Exercise aim – Restate the data below word for word, omitting pictures.

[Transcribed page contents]

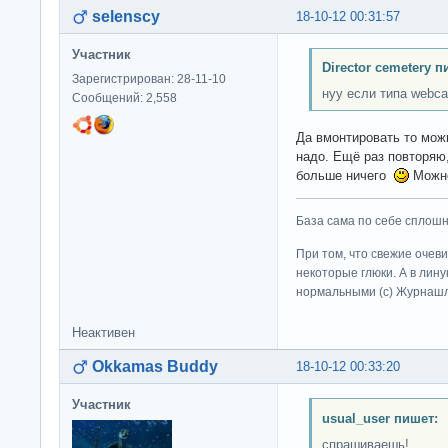
selenscy
18-10-12 00:31:57
Участник
Director cemetery п
Зарегистрирован: 28-11-10
нуу если типа webca
Сообщений: 2,558
Да вмонтировать то мож
надо. Ещё раз повторяю
больше ничего
Можно
База сама по себе сплошно
При том, что свежие очев
некоторые глюки. А в лину
нормальными (c) Журна
Неактивен
Okkamas Buddy
18-10-12 00:33:20
Участник
usual_user пишет:
спрашиваешь!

Task solution –
selenscy
18-10-12 00:31:57
Участник
Director cemetery п
Зарегистрирован: 28-11-10
нуу если типа webca
Сообщений: 2,558
Да вмонтировать то мож
надо. Ещё раз повторяю
больше ничего
Можно
База сама по себе сплошно
При том, что свежие очев
некоторые глюки. А в лину
нормальными (c) Журна
Неактивен
Okkamas Buddy
18-10-12 00:33:20
Участник
usual_user пишет:
спрашиваешь!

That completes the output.